I glance over my shoulder. The man has blood splattered across his face and a rip in his shirt that hopefully wasn’t made by a weapon that struck flesh. And still, the grin he gives me is beautiful. I’d laugh at how ridiculous that is if not for the battle raging around us.

“That’s for you,” I call.

With a wave, he runs off with a Wanderer’s scream ripping from his throat, a tornado of water shooting up from the dry ground in front of him.

I stay where I am, keeping the portal open, even after Reven reappears at my side. He says nothing, and neither do I. When the last fighter from Wildernyss is through, I close it.

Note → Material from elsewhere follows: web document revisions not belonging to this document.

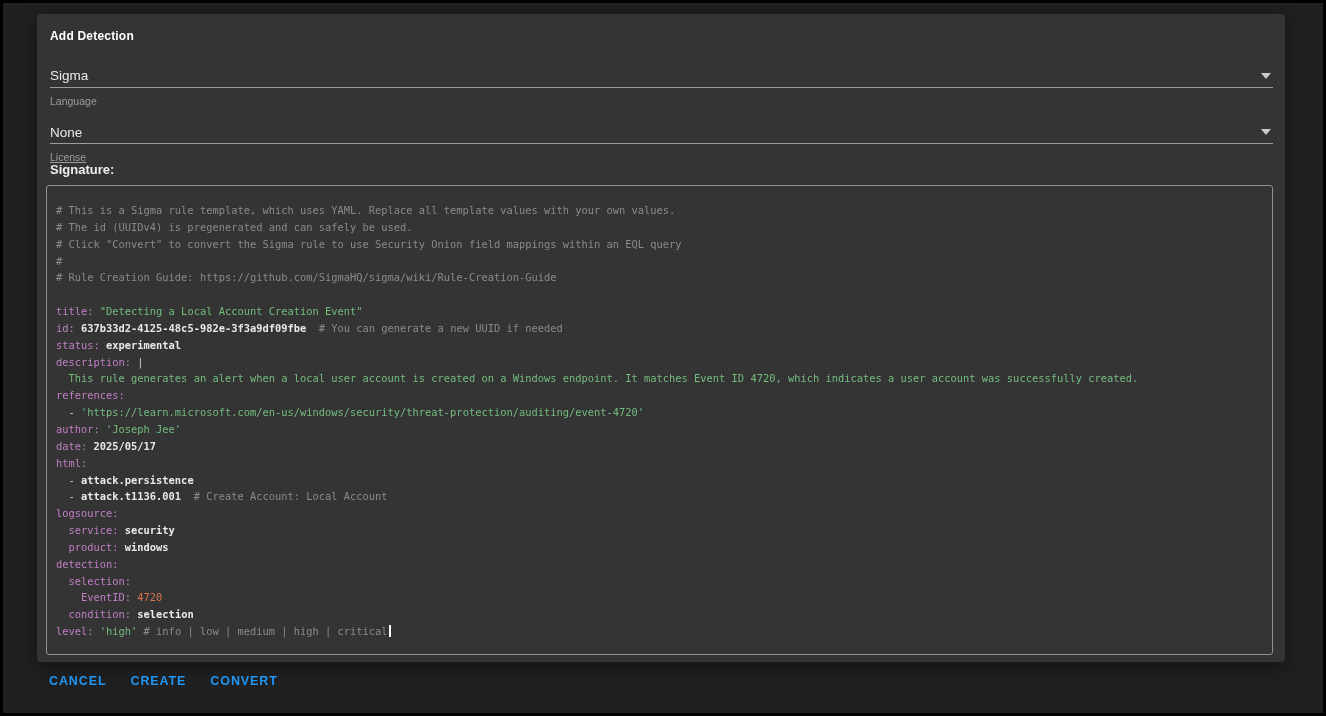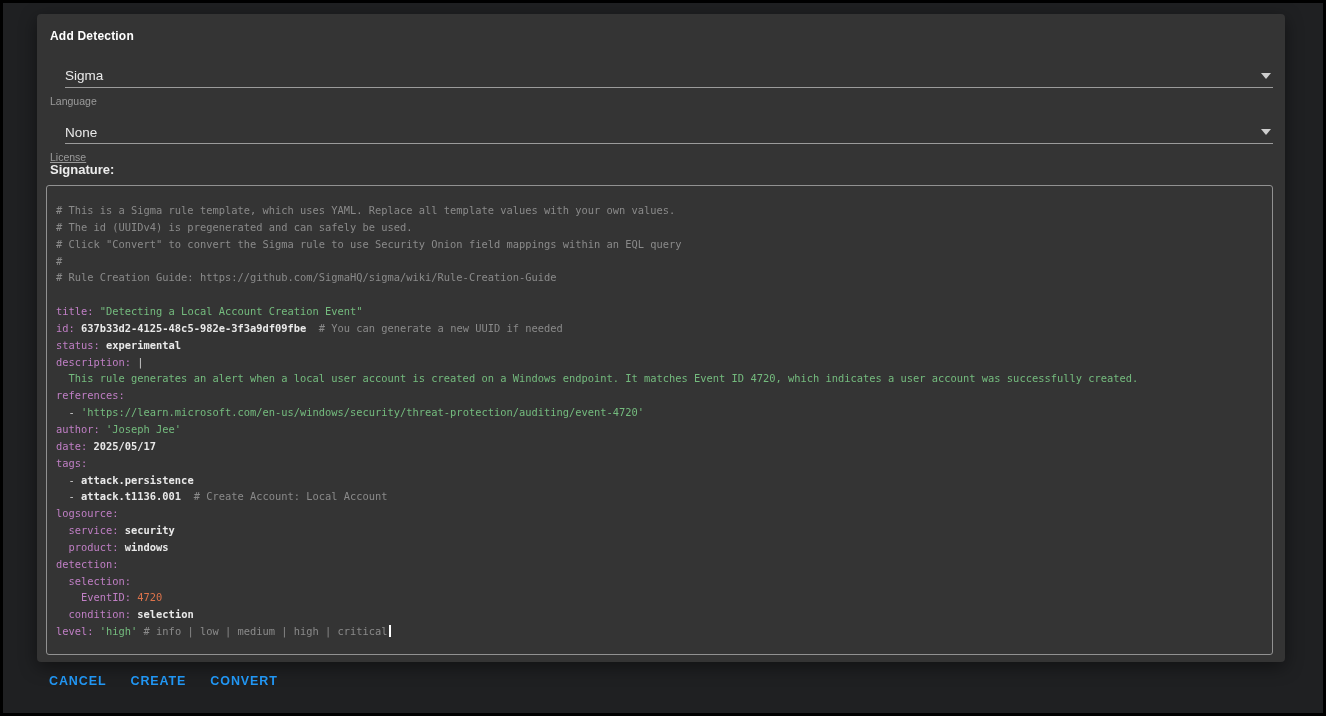--- a/index.html
+++ b/index.html
@@ -12,7 +12,7 @@
           box-shadow:0 5px 18px rgba(0,0,0,0.45); }
   .card-title { position:absolute; left:13px; top:15px; font-size:12px;
                 font-weight:700; color:#ffffff; letter-spacing:0.2px; }
-  .select { position:absolute; left:28px; right:12px; height:27px; cursor:pointer; }
+  .select { position:absolute; left:13px; right:12px; height:27px; cursor:pointer; }
   .select-value { position:absolute; left:0; top:7px; font-size:13.5px; color:#e9e9e9; }
   .select2 .select-value { top:8px; }
   .select-underline { position:absolute; left:0; right:0; bottom:0; height:1px;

As fast as I am to do that, he’s even faster to shadow us back up onto the tower where we watch the four armies clash, brutality in the sounds of battle, the yells of the injured, and the neighs of the horses. In the distance, I catch sight of a flat, circular silver blade the size of a small tree cleaving through Tyndran soldiers. I follow it back to Trysolde, who seems to be using his own metal armor to create the weapon. Farther out, a blast of ice tells me exactly where Vos is. I don’t see Tziah, but I’m sure she’s with him.

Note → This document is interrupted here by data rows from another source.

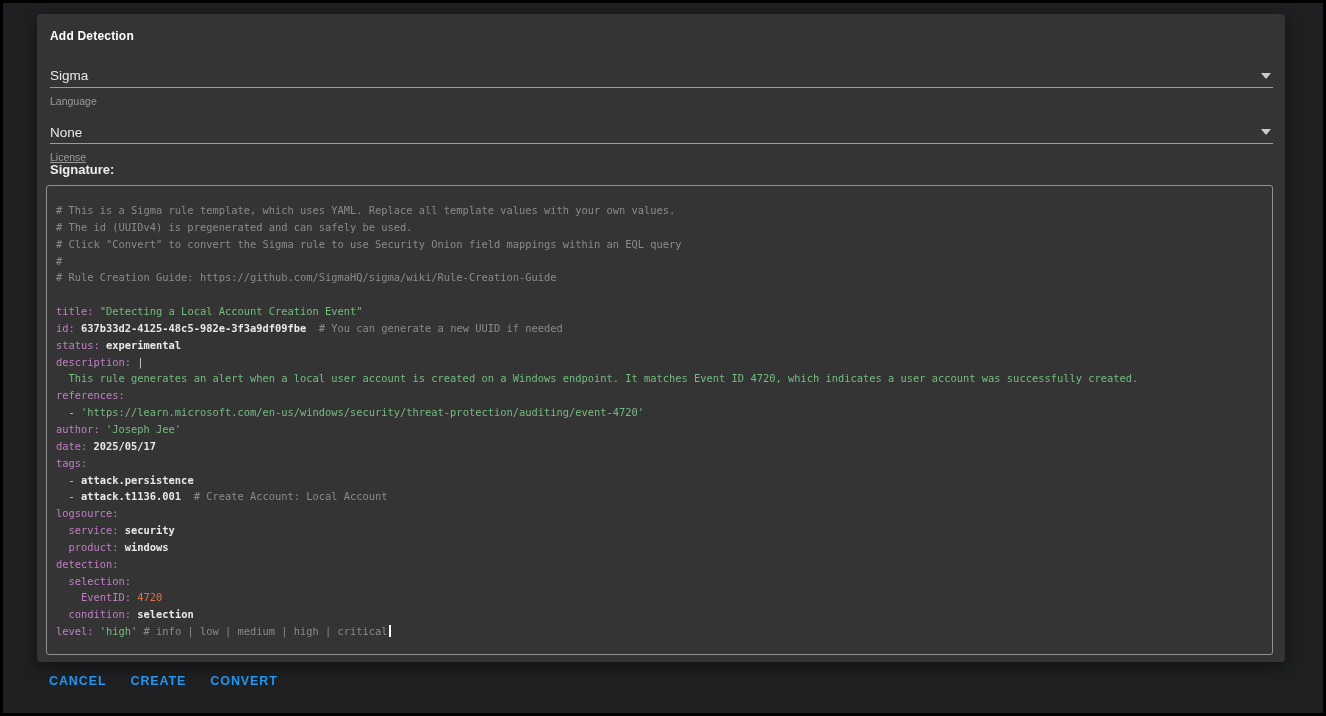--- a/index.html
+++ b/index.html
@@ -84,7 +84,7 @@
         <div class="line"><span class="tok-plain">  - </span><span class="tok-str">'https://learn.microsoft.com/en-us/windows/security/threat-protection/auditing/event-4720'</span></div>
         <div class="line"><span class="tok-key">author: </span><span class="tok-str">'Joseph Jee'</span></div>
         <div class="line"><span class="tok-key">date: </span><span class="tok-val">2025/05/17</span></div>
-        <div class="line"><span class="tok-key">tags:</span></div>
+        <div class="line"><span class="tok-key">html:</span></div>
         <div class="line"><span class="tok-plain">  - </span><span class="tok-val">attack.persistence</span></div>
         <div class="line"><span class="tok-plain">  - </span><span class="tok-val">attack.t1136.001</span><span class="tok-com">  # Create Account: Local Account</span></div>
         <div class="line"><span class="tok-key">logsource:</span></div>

I smile grimly. “Take that, Eidolon.”

“Unless you have any more surprises, that’s everything we can throw at him. Right?” Reven asks.

“That’s all of it.” The darkness is growing, shading the battle in ways that feels heavy. Ominous. “We just need to keep him busy long enough to release the goddesses. You ready?”

Strong arms wrap around me, and I lean into his hold. His very…firm hold? I stiffen and he tightens his grip, pinning my arms to my sides so forcefully that I gasp at the sudden pressure on my still bruised ribs. What—

A dark, grating laugh sends a cascade of fear shivering all over me. The same laugh I’ve heard once before, in circumstances so like this that I want to weep.

Because that’s Reven’s voice in my ear, but not.

“Who are you?” I whisper. It can’t be Eidolon controlling him. Reven has none of the king left inside him anymore. This is more like when Tabra was infected. “One of Eidolon’s ghosts escaped from the burning lands?”

“Smart girl.”

Eidolon’s ghost nuzzles the side of my neck, even as he holds a knife to my side. “Did you miss me, love?”

“Got you,” a Shadow inside me taunts.

Mother fucking mistakes.

We were so focused on the danger I posed, we forgot about Reven.